Perello. È documentato nel Trecento (Parlamento 1355, p. 218, 219). La variante femm. Perella è documentata nel 1321 (ASG, cart. 265; doc. 48: Nicola Parella). È una forma frequente nella toponimia còrsa dove designa anche dei centri abitati (cfr. Perello, frazione di Afà; Sant’Andrea Perello, località del comune di Alata, e Perelli/Pirelli, denominazione di un villaggio del distretto di Corte e di frazioni dei comuni di Folelli, Lugo di Nazza, S. Lucia di Porto Vecchio e Vivario). Di origine incerta, può essere formato sia dal toponimo corso Péri (Falcucci, p. 268) sia, con valore diminutivo, dal nome Péro, Péru ‘Piero’.
Pereto. È documentato come cognome corso a Castelsardo, dove nel 1321 è citato l’arciprete di Pereto (ASG, cart. 265, doc. 12) e nel 1586 una Maria de Peretu (QLCast., c. 1r). È formato dal toponimo Peréto, Peréttu, che denomina il citato villaggio e due rioni di Belvedere Campomoro e di Zicavo. In qualche caso potrebbe anche rappresentare un ipocoristico aferetico di Gasperetto, dimin. del nome Gaspàru ‘Gaspare’ frequente in Corsica (Falcucci, pp. 186, 455). Ne derivano gli odierni cognomi Perètti, Pirètta, Pirètto.

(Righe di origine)

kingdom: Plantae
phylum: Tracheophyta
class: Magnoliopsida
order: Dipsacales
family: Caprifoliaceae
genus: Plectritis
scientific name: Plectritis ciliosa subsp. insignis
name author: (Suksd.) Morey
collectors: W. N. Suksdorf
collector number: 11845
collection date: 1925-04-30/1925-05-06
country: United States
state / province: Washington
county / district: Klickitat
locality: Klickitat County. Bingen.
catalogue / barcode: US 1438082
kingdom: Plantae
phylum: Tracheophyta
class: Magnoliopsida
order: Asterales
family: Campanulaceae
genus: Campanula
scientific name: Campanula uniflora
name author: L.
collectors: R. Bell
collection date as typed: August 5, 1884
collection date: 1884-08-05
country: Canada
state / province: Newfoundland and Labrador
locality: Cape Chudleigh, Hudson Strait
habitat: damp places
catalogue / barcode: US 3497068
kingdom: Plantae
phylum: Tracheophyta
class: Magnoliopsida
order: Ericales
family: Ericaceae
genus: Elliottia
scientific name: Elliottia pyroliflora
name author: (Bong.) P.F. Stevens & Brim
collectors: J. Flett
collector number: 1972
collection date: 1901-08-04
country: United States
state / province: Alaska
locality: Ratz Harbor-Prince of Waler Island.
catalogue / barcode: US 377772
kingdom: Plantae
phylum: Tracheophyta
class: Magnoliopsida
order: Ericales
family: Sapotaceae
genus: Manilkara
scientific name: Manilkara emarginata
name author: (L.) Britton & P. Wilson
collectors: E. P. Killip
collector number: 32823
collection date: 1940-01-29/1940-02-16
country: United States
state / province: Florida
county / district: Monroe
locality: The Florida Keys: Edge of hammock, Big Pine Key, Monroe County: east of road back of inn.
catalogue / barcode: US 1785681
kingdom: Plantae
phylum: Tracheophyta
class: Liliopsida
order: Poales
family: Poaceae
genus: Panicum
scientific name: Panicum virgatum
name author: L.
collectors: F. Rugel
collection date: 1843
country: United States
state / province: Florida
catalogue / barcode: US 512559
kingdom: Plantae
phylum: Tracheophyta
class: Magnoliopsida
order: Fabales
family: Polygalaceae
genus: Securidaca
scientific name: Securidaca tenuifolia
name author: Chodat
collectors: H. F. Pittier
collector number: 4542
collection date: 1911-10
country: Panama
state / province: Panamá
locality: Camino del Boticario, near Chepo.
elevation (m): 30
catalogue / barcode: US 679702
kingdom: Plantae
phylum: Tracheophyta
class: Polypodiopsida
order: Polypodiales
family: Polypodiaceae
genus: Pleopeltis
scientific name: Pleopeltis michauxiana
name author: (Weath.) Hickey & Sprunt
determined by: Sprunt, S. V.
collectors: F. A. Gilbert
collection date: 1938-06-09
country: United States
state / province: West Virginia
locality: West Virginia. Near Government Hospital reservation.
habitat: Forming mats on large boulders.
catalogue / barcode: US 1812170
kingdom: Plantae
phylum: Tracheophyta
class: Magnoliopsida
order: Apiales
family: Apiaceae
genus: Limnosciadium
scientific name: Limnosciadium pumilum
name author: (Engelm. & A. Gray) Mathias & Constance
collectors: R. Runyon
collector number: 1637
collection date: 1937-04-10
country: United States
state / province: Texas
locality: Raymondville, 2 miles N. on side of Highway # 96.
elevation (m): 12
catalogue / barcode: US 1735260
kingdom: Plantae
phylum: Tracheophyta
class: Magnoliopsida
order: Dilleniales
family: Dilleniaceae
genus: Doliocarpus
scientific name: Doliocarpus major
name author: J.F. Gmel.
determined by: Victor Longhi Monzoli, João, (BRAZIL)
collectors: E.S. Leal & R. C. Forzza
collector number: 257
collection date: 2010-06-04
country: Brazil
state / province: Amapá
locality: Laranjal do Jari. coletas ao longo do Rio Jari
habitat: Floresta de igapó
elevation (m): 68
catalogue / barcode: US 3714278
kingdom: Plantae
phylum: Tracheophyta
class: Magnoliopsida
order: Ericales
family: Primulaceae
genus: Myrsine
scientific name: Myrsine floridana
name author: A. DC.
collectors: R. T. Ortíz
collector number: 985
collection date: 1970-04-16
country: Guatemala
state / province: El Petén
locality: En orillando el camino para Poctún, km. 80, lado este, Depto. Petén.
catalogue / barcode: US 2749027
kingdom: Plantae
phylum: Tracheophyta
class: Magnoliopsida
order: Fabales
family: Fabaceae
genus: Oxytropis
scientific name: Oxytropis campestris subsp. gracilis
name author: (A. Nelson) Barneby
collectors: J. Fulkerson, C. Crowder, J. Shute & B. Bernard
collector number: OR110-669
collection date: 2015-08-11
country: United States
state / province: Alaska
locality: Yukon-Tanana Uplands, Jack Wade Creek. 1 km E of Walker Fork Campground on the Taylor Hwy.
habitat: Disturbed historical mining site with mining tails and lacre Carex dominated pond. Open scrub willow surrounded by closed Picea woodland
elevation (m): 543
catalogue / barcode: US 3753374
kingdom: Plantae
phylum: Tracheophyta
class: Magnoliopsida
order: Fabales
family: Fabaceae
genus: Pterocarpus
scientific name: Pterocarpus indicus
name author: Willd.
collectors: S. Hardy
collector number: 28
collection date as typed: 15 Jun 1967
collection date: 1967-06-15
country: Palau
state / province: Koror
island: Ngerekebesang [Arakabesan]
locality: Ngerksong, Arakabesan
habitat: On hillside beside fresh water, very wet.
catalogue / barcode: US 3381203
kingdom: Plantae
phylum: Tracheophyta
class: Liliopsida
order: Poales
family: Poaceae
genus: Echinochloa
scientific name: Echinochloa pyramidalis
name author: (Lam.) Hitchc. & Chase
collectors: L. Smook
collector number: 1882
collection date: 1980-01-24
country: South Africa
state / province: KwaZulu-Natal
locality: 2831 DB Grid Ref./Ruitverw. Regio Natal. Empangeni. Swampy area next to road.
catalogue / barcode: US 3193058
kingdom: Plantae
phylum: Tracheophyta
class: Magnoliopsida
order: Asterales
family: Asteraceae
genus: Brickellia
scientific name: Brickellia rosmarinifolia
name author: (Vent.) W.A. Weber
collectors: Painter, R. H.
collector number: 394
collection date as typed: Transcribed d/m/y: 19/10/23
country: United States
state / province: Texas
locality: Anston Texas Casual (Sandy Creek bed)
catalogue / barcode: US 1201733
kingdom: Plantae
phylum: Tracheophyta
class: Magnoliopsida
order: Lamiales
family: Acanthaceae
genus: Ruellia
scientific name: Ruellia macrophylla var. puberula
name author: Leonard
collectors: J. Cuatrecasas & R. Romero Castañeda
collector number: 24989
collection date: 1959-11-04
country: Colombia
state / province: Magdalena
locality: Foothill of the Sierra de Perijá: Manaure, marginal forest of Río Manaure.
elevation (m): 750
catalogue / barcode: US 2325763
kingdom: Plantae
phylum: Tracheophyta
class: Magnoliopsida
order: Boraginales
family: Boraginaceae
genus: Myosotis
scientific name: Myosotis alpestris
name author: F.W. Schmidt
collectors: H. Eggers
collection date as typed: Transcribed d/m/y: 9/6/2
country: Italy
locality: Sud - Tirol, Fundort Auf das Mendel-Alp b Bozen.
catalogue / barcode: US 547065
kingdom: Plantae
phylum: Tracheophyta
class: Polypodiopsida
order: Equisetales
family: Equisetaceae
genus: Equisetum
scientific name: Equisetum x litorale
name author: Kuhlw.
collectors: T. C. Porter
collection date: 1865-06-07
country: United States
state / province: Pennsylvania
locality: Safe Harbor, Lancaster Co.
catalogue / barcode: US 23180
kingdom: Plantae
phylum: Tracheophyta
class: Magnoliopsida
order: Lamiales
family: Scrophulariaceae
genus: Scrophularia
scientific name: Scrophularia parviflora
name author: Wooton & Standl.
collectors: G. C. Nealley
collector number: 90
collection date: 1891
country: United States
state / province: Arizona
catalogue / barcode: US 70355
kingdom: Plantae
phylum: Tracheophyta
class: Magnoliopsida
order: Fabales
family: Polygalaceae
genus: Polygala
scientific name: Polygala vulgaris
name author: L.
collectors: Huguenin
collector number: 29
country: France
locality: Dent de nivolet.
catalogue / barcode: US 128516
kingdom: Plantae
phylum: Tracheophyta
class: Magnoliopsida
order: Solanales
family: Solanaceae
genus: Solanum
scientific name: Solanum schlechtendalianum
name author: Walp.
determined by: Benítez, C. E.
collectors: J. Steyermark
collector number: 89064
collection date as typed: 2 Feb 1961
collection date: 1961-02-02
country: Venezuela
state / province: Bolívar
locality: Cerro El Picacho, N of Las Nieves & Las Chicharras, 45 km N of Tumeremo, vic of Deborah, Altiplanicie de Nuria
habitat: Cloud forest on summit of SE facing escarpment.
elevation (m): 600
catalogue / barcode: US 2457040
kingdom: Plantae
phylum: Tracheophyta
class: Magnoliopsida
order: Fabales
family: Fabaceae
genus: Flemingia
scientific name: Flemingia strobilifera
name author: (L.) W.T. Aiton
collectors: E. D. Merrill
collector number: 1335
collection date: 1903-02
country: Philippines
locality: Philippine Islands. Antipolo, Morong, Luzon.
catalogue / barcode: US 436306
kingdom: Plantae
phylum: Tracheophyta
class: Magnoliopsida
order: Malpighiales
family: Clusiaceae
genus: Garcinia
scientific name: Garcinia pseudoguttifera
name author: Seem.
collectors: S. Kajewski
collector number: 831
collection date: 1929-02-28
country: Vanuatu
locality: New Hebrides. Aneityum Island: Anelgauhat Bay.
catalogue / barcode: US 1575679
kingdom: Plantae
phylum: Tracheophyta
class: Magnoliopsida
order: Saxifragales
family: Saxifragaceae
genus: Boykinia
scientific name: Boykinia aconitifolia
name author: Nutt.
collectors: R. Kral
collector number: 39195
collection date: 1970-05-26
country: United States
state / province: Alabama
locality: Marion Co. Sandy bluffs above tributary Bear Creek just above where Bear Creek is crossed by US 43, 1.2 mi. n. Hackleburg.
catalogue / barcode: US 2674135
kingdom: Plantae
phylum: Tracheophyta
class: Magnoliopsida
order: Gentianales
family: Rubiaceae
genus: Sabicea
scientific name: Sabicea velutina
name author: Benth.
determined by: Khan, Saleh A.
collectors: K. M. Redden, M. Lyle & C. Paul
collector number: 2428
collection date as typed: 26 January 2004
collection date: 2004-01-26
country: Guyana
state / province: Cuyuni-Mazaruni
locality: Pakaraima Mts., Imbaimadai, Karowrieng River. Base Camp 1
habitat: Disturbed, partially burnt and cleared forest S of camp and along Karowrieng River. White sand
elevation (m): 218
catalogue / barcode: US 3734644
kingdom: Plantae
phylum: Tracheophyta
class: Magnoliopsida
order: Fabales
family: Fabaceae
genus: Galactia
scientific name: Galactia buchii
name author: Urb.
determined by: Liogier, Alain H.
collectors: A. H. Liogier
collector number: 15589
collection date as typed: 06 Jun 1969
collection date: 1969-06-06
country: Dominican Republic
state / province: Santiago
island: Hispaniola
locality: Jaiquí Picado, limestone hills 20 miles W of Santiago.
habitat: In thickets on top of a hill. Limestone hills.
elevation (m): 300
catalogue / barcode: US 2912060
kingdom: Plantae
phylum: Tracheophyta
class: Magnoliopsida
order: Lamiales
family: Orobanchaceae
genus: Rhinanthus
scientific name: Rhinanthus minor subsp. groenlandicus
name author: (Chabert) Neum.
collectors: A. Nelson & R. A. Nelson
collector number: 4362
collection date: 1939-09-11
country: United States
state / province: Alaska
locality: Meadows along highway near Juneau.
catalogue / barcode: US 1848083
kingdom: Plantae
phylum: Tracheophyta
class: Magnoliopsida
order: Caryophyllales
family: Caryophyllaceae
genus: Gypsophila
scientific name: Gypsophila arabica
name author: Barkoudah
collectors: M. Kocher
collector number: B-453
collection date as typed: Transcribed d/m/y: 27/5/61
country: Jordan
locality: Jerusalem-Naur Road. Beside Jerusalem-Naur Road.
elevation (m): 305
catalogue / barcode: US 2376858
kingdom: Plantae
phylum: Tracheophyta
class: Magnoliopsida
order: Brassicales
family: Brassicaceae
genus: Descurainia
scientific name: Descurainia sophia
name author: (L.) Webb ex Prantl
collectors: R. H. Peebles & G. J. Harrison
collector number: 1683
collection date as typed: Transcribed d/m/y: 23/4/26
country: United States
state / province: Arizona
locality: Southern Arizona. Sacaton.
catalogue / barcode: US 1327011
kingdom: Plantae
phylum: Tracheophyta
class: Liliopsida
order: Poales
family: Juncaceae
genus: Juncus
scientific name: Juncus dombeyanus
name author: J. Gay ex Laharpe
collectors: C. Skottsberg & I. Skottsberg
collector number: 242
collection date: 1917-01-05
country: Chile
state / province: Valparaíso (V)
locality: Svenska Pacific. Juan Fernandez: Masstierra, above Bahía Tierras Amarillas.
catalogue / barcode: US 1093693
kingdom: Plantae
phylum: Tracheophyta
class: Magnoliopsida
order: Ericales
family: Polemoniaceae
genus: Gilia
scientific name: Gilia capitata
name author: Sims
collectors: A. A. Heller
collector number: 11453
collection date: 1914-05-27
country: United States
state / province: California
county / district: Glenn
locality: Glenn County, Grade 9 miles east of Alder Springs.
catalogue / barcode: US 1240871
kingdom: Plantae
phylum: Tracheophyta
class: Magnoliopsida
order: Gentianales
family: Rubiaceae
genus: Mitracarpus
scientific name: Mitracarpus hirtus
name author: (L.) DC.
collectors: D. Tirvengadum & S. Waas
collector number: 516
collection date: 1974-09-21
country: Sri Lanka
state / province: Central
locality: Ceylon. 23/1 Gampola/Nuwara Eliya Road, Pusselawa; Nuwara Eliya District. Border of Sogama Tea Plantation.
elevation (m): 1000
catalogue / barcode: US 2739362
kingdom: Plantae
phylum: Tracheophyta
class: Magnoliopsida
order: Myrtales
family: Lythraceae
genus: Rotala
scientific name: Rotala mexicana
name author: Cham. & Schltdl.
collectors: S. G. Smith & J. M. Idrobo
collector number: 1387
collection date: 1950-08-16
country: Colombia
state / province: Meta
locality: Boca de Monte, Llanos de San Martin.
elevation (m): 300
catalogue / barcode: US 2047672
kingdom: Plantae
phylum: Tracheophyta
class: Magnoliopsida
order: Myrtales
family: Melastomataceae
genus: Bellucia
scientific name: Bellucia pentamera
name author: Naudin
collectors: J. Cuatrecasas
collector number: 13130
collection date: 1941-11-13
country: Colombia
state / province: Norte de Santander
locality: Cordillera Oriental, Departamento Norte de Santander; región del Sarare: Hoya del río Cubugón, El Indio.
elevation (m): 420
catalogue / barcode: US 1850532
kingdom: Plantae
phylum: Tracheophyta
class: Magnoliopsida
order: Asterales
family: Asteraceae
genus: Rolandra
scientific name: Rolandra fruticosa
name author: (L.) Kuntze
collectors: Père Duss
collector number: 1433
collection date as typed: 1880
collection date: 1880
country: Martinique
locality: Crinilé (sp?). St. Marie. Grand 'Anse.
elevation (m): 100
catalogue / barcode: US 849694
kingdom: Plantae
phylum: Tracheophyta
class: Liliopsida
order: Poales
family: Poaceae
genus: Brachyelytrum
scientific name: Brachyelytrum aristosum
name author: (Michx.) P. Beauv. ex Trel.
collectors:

Esercizi:
1) Rispondi in base all'estratto:
(a) In quale anno è documentata la variante femminile Perella?
(b) In quale località è documentato Pereto come cognome corso?
(c) Di quale nome è diminutivo Gasperetto?
2) Cita dall'estratto, senza alcuna modifica, tutto il tratto che va da "Perello. È documentato" fino a "Péro, Péru ‘Piero’.".
Le righe non hanno alcun legame con l'estratto.

Risultati finali:
1)
(a) Nel 1321.
(b) A Castelsardo.
(c) Di Gaspàru ‘Gaspare’.

2)
Perello. È documentato nel Trecento (Parlamento 1355, p. 218, 219). La variante femm. Perella è documentata nel 1321 (ASG, cart. 265; doc. 48: Nicola Parella). È una forma frequente nella toponimia còrsa dove designa anche dei centri abitati (cfr. Perello, frazione di Afà; Sant’Andrea Perello, località del comune di Alata, e Perelli/Pirelli, denominazione di un villaggio del distretto di Corte e di frazioni dei comuni di Folelli, Lugo di Nazza, S. Lucia di Porto Vecchio e Vivario). Di origine incerta, può essere formato sia dal toponimo corso Péri (Falcucci, p. 268) sia, con valore diminutivo, dal nome Péro, Péru ‘Piero’.